Над крыльцом – каменный шатер, опирающийся на куб с прорезанными в нем тремя двойными арками, кои украшены навесными гирьками по центру каждой.
Еще три шатра – высокий старший брат и двое меньших слева и справа – поставлены в ряд над самим храмом. Все они – такая же часть декора, как и наличники на окнах, кокошники, нишки, колонки. В них нет световых окон, они не являются необходимой частью конструкции храма, они просто – великолепное украшение.
Колокольня пристроена к главному объему церковного здания и сделана вертикальной доминантой всей композиции. Ажурная, с вытянутыми по вертикали подколокольными арками, с гипертрофированно большими слухами на гранях шатра, с худенькой «шеей», на которой возвышается главка, она оставляет впечатление тонкой работы и, одновременно, хрупкости, ломкости.
Сравнение храмов, составляющих славу русского узорочья, с ювелирными изделиями банально, об этом писали многое множество раз. Но сто раз повторенное, оно не становится ошибочным. Храм Рождества Богородицы в Путинках напоминает шкатулку, вырезанную не из камня, а из слоновой кости. Как будто строительный материал не создает и не принимает на себя тяжесть многотонных масс, как будто он невесом и к тому же мягок, а потому легко поддается резцу мастера. Камень исчез, камня нет.
Основные впечатления, которые вызывает этот храм, – изысканность и легкость. Словно прихожане, строившие его на свои средства[104], бесконечно изощряли воображение, подсказывая зодчему новые и новые резные затеи, а когда работа была все-таки закончена, они пожелали отправить такую красоту самому Господу в рай, наполнили ее воздухом, но прикрепили к земле, чтобы еще немного полюбоваться; такой она и осталась – пусть и зацеплена какими-то невидимыми крючьями за выступы в тверди, но все же легка, словно шарик воздушный, отцепи – и сейчас же унесется к облакам.

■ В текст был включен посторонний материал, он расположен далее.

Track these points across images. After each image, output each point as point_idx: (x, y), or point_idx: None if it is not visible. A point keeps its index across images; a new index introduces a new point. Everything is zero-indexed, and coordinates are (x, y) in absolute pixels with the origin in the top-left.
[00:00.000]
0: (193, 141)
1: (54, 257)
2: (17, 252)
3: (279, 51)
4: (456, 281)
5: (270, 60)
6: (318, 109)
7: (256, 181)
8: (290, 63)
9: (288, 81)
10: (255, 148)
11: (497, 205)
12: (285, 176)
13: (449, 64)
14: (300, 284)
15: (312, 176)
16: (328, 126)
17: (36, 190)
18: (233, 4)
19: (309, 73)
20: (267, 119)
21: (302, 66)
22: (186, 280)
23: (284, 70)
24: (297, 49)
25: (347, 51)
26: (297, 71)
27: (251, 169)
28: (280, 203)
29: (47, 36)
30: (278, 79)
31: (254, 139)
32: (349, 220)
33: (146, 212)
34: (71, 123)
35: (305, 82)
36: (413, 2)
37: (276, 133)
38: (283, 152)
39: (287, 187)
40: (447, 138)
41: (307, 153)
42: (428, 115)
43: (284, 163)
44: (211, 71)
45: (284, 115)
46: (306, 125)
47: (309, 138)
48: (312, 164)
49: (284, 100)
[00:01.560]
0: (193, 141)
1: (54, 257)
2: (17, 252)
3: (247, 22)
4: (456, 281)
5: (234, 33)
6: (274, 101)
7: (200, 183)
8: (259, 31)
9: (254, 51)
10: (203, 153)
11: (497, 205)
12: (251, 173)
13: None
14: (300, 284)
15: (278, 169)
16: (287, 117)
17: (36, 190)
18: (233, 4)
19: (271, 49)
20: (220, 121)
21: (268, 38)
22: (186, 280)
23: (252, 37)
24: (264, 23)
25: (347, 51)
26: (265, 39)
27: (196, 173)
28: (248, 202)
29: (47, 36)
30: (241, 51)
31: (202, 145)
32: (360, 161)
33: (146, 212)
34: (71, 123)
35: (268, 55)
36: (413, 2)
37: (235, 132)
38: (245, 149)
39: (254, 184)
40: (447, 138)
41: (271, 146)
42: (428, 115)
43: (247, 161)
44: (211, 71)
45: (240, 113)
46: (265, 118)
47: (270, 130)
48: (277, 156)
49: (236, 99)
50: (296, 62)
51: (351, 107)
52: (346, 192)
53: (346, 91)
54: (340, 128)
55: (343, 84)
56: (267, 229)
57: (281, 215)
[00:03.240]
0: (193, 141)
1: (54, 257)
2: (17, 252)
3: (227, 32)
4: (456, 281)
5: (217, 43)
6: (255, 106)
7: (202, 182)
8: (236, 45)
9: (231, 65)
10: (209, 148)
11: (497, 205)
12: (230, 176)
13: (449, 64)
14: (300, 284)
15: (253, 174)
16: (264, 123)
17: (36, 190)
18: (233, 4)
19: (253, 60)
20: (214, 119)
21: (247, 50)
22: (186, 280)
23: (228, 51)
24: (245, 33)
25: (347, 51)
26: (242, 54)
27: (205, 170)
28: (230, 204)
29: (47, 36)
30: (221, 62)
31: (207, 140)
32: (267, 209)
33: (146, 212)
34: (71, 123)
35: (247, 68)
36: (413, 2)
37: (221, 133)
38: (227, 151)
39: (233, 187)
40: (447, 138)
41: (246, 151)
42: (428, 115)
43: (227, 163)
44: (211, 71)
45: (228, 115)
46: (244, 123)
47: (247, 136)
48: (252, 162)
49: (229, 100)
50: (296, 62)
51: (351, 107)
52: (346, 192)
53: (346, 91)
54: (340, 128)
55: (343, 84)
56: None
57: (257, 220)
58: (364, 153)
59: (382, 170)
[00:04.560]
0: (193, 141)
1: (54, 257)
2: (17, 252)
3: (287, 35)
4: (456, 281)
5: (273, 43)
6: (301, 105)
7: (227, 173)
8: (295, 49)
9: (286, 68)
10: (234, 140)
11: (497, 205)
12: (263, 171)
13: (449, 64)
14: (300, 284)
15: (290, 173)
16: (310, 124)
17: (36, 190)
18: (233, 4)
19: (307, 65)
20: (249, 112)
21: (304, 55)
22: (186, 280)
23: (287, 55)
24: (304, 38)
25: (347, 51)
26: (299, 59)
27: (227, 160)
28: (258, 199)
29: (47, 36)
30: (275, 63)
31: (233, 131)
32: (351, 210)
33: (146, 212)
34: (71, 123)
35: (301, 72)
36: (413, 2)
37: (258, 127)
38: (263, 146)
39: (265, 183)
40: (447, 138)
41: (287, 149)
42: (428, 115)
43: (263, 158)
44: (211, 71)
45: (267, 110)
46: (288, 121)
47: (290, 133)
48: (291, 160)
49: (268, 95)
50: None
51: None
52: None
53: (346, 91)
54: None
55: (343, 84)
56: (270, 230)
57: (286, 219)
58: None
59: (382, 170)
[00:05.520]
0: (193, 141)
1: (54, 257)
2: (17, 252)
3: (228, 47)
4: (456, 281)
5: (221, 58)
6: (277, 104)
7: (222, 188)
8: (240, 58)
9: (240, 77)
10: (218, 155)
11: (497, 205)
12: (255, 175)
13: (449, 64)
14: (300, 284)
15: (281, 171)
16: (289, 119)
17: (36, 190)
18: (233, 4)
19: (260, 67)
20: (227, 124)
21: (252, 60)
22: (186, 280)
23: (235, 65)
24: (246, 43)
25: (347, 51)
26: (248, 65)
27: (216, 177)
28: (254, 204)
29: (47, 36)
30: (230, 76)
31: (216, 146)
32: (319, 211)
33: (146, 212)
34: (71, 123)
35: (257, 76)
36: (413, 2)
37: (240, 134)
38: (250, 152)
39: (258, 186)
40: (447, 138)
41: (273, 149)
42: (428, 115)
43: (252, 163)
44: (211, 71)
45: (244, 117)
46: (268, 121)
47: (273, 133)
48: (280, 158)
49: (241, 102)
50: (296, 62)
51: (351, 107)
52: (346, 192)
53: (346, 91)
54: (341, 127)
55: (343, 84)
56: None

Та же И. Л. Бусева-Давыдова с тревожным восторгом пишет об этой церкви: «Ее композиция по сравнению с никитниковской усложнилась, став запутанной; трапезная, колокольня, придел Неопалимой Купины и основной храм расположились по отношению друг к другу достаточно случайно, внутренняя структура здания снаружи читается с трудом… Все составные части церкви обильно украшены декором, поражающим своим разнообразием… Изобилие декора, различного на разных фасадах и разных частях постройки, соответствует асимметрии композиции и создает впечатление деятельной, напряженной и автономной жизни его элементов в целом. Эта автономность декора проявляется и в его смелых и прихотливых сдвигах по вертикали и горизонтали, выраженных гораздо заметнее, чем в церкви Св. Троицы в Никитниках. Если там вертикальные элементы – лопатки и полуколонки – располагались упорядоченно, друг над другом, то на западном фасаде придела Неопалимой Купины из шести колонок верхнего яруса четыре не совпадают с нижележащими. Горизонтальная тяга как бы разрезает здание на две половины и не только придает ему ложную „двухэтажность“… но и продолжает в вертикальном измерении мотив „наборности“, многосоставности, заложенный в планировке церкви… Горизонтальные сдвиги декора сообщают украшенной им форме оттенок неустойчивого равновесия: верхние части здания, верхние элементы декора как бы балансируют над нижними. Этот же мотив обыгран в центральном наличнике западного фасада Неопалимовского придела. Его завершение поддерживается не колонками, а балясинками, чередующимися с розетками. Каждая пара балясин утверждена на круглой форме, а объединяющий их трехлопастной кокошник словно вибрирует, пытаясь удержать равновесие на столь неустойчивой основе. Нарушения тектоники, логики конструкции в этом памятнике настолько нарочиты, что, очевидно, являются программными. Формы становятся своевольными, непослушны…»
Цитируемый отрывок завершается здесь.